▶ _INFORMATION SUPPLIED_
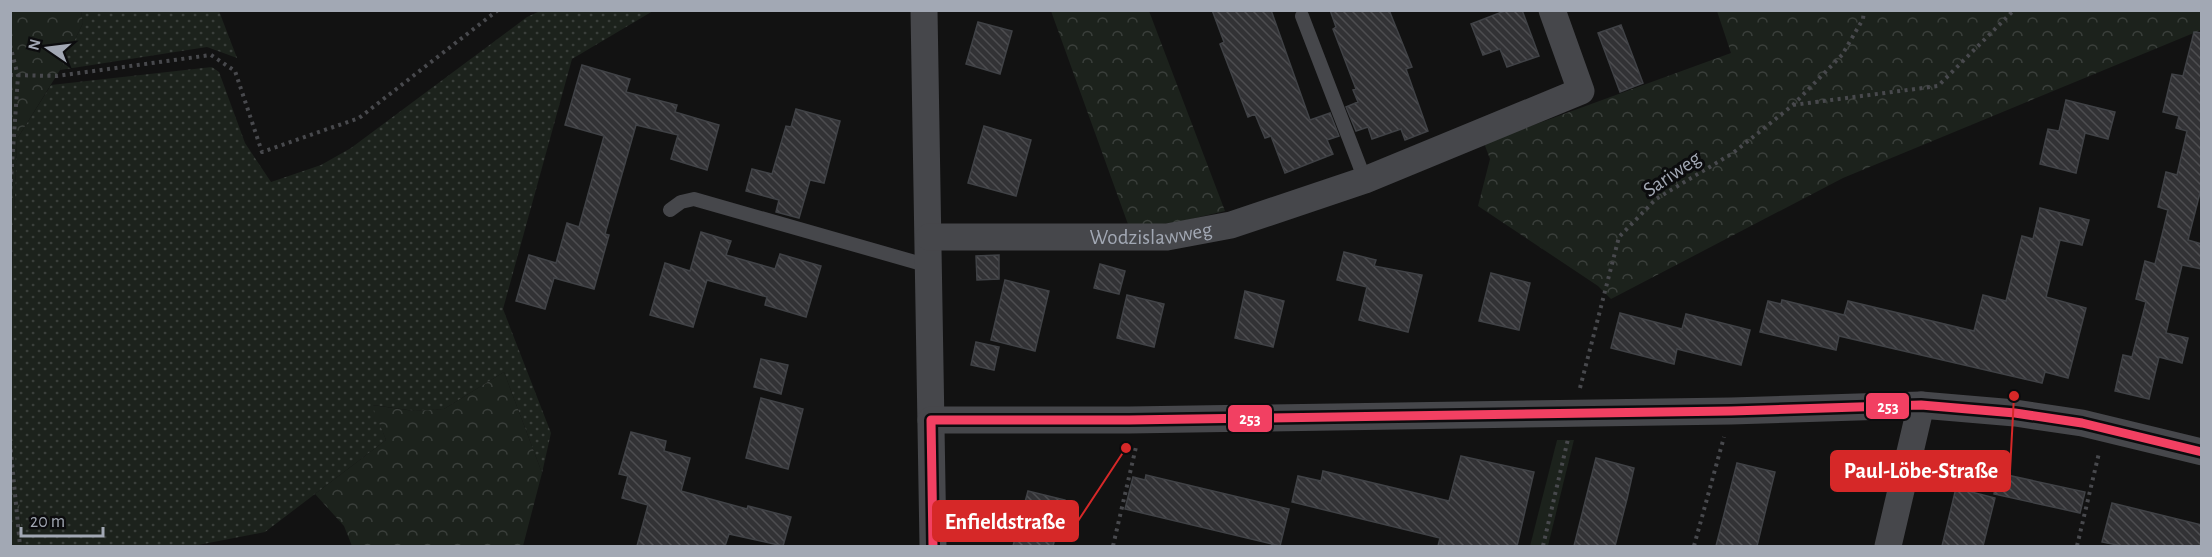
<svg xmlns="http://www.w3.org/2000/svg" width="2212" height="557" font-family="'Alegreya Sans',sans-serif">
<style>
.grass{fill:url(#grass-dots)}
.forest{fill:url(#forest-crowns)}
.green{fill:#1c221c}
.building{fill:url(#building-back-hatch);stroke:#404246;stroke-width:1.5}
.lines{fill:none;stroke-linecap:round;stroke-linejoin:round}
.path{stroke:#48494d;stroke-width:4;stroke-dasharray:3 4.5;stroke-linecap:butt}
.lane{stroke:#46474b;stroke-width:14}
.street{stroke:#46474b;stroke-width:27}
.bus-1-casing{stroke:#0c0c0e;stroke-width:14}
.bus-1{stroke:#f24062;stroke-width:9}
.labels{text-anchor:middle;dominant-baseline:central;stroke-width:6;stroke-linejoin:round;paint-order:stroke}
.street-label{font-size:21px;fill:#a2a8b4;stroke:#0c0c0e}
.leader{fill:none;stroke:#d62828;stroke-width:2}
.callout-dot{fill:#d62828;stroke:#0c0c0e;stroke-width:2}
.callout{fill:#d62828;stroke:#d62828;stroke-width:2}
.callout-label{font-size:22px;text-anchor:middle;font-weight:bold;fill:#fff}
.line-badge{stroke:#0c0c0e;stroke-width:2}
.badge-label{font-size:16px;text-anchor:middle;font-weight:bold;fill:#fff}
</style>
<defs>
<pattern id="grass-dots" width="8" height="8" patternUnits="userSpaceOnUse" patternTransform="scale(1.5)"><rect width="8" height="8" fill="#1c221c"/><path d="M2 2h.1M6 6h.1" fill="none" stroke="#3a3f3b" stroke-width="1.8" stroke-linecap="round"/></pattern>
<pattern id="forest-crowns" width="20" height="18" patternUnits="userSpaceOnUse" patternTransform="scale(1.5)"><rect width="20" height="18" fill="#1c221c"/><path d="M2 6a3 3 0 1 1 6 0M12 15a3 3 0 1 1 6 0" fill="none" stroke="#3a3f3b"/></pattern>
<pattern id="building-back-hatch" width="6" height="6" patternUnits="userSpaceOnUse" patternTransform="scale(1.5)"><rect width="6" height="6" fill="#323235"/><path d="M-1 5l2 2M0 0l6 6M5-1l2 2" fill="none" stroke="#4d4d50"/></pattern>
</defs>
<rect width="100%" height="100%" fill="#121212"/>
<path class="grass" d="M81 11H219L237 58 207 47 60 70 83 23Z
M540 11H653L572 59 503 309 551 433 542 473 504 372 444 409 415 411 373 405 386 440 265 532 193 546H23L10 408 11 294 17 139 51 85 212 67 219 72 245 143 271 182 321 165 351 148 527 17Z"/>
<path class="forest" d="M11 10 81 11 83 23 60 70 17 139 11 294Z
M1051 11H1149L1225 211 1174 223 1129 227Z
M1717 11H2201V30L1843 178 1611 299 1598 286 1478 206 1490 159 1484 143 1731 53Z
M504 372 542 473 523 546H352L344 526 315 494 386 440 372 405 414 411 444 409Z
M11 408 23 546H11Z"/>
<path class="green" d="M1557 440H1574L1548 546H1530Z"/>
<path class="building" d="M1212 10H1271L1310 120 1330 113 1339 136 1327 140 1333 154 1285 173 1271 136 1265 138 1255 114 1248 117 1220 44 1224 42Z
M1330 10H1389L1412 67 1406 69 1428 131 1405 140 1401 129 1372 139 1368 127 1356 131 1346 107 1358 102 1353 90 1356 89 1333 29 1336 27Z
M1507 10H1522L1539 56 1507 67 1500 49 1483 55 1471 24Z
M978 22 1012 31 1000 74 966 64Z
M1621 25 1643 83 1620 92 1598 33Z
M2194 32 2202 33V185L2188 240 2202 244V269L2182 265 2166 333 2188 338 2182 363 2159 357 2149 399 2115 391 2123 355 2132 357 2146 302 2136 299 2145 261 2155 264 2168 210 2158 207 2166 172 2177 175 2187 131 2176 128 2179 116 2163 112 2172 74 2183 76Z
M582 65 630 79 626 92 677 105 675 112 719 125 707 170 671 159 678 135 636 125 605 234 609 235 594 289 554 278 545 309 516 301 529 255 556 263 567 223 579 227 604 136 565 125Z
M2066 100 2115 112 2108 139 2085 133 2076 173 2040 164 2048 129 2059 131Z
M796 109 840 121 824 183 810 180 799 218 776 212 779 200 746 191 752 169 772 174 786 126 791 127Z
M984 126 1031 140 1016 196 968 183Z
M2040 208 2089 220 2082 245 2060 240 2046 297 2086 308 2068 378 2045 372 2042 383 1839 336 1836 350 1760 332 1768 301 1781 304 1782 300 1844 315 1848 301 1974 331 1983 295 2006 301 2022 236 2033 239Z
M701 232 731 241 726 255 775 269 780 254 821 266 806 317 765 305 767 297 707 280 693 327 650 315 665 263 690 271Z
M1344 252 1376 260 1374 266 1422 275 1408 332 1359 320 1367 287 1337 280Z
M999 255V279L977 280 976 256Z
M1100 264 1125 271 1119 294 1094 288Z
M1491 273 1530 283 1519 330 1479 321Z
M1005 280 1049 291 1035 351 991 340Z
M1245 291 1284 301 1273 347 1235 338Z
M1127 295 1164 304 1154 347 1117 338Z
M1620 313 1682 329 1686 314 1750 330 1741 365 1677 349 1674 364 1611 348Z
M976 342 999 347 994 370 971 365Z
M761 359 788 365 781 394 754 387Z
M761 398 803 409 788 469 746 458Z
M631 432 666 441 664 451 690 458 681 491 747 509 748 506 791 517 783 546 729 534 725 546H637L648 505 622 498 628 476 619 474Z
M1461 456 1534 472 1517 546H1438L1440 538 1292 502 1298 476 1321 481 1323 471 1449 501Z
M1596 458 1634 468 1627 499 1615 546H1574Z
M1737 463 1775 472 1757 546H1716Z
M1998 473 2085 492 2080 513 1994 494Z
M1146 475 1289 509 1280 546 1125 509 1133 477 1145 480Z
M1956 488 1995 498 1983 546H1942Z
M1028 491 1065 500 1053 546H1013Z
M2112 503 2202 525V546H2122L2102 542Z"/>
<g class="lines">
<path class="path" d="M10 45 18 76 10 194
M10 75 57 76 211 55 235 71 262 152 359 118 498 10
M1793 105 1938 86 2014 10
M1580 388 1619 237 1656 199 1733 153 1793 105 1842 55 1863 19 1864 10
M10 442 20 546
M1113 546 1136 447
M1543 546 1568 439
M1694 546 1724 437
M2077 546 2099 453"/>
<path class="lane" d="M1302 16 1365 180
M670 210 681 202 694 199 929 266"/>
<g class="street">
<path d="M924 10 933 546"/>
<path id="s1" d="M929 237H1167L1231 225 1365 180 1581 91 1552 10"/>
<path d="M931 420H1129L1731 411 1921 405 2015 413 2082 423 2202 452"/>
<path d="M1888 546 1921 405"/>
</g>
<g class="bus-1-casing">
<path id="bus-1" d="M931 420H1129L1731 411 1921 405 2015 413 2082 423 2202 452
M931 420 933 546"/>
</g>
<use href="#bus-1" class="bus-1"/>
</g>
<g class="labels">
<g class="street-label">
<text transform="translate(1672 174) rotate(-34)">Sariweg</text>
<text stroke="none"><textPath href="#s1" startOffset="222">Wodzislawweg</textPath></text>
</g>
</g>
<path class="leader" d="M2014 396L2010 471M1126 448L1078 521"/>
<g class="callout-dot">
<circle cx="2014" cy="396" r="6"/>
<circle cx="1126" cy="448" r="6"/>
</g>
<g class="callout">
<rect x="1831" y="451" width="179" height="40" rx="6"/>
<rect x="933" y="501" width="145" height="40" rx="6"/>
</g>
<g class="callout-label">
<text x="1921" y="478">Paul-Löbe-Straße</text>
<text x="1005" y="529">Enfieldstraße</text>
</g>
<g class="line-badge">
<rect x="1865" y="392" width="45" height="28" rx="6" fill="#f24062"/>
<rect x="1227" y="404" width="46" height="29" rx="6" fill="#f24062"/>
</g>
<g class="badge-label">
<text x="1888" y="412">253</text>
<text x="1250" y="424">253</text>
</g>
<rect width="2212" height="557" fill="none" stroke="#a2a8b4" stroke-width="24"/>
<g transform="translate(48 48) rotate(284)" stroke="#0c0c0e" stroke-width="4.5" paint-order="stroke">
<path d="M0-4.5L10 22L0 15L-10 22Z" fill="#a2a8b4"/>
<text y="-9" font-size="16" font-weight="bold" text-anchor="middle" fill="#a2a8b4">N</text>
</g>
<path d="M21 527v9h82v-9" fill="none" stroke="#a2a8b4" stroke-width="3"/>
<text x="30" y="527" font-size="18" fill="#a2a8b4" stroke="#0c0c0e" stroke-width="4.5" paint-order="stroke">20 m</text>
</svg>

▶ _ASSIGNED TASK_
Retype exactly the lines of the data above that fall between the line with "M1620 313 1682" and the line with "M1146 475 1289", inclusive, and add nothing.

▶ _WRITTEN RESPONSE_
M1620 313 1682 329 1686 314 1750 330 1741 365 1677 349 1674 364 1611 348Z
M976 342 999 347 994 370 971 365Z
M761 359 788 365 781 394 754 387Z
M761 398 803 409 788 469 746 458Z
M631 432 666 441 664 451 690 458 681 491 747 509 748 506 791 517 783 546 729 534 725 546H637L648 505 622 498 628 476 619 474Z
M1461 456 1534 472 1517 546H1438L1440 538 1292 502 1298 476 1321 481 1323 471 1449 501Z
M1596 458 1634 468 1627 499 1615 546H1574Z
M1737 463 1775 472 1757 546H1716Z
M1998 473 2085 492 2080 513 1994 494Z
M1146 475 1289 509 1280 546 1125 509 1133 477 1145 480Z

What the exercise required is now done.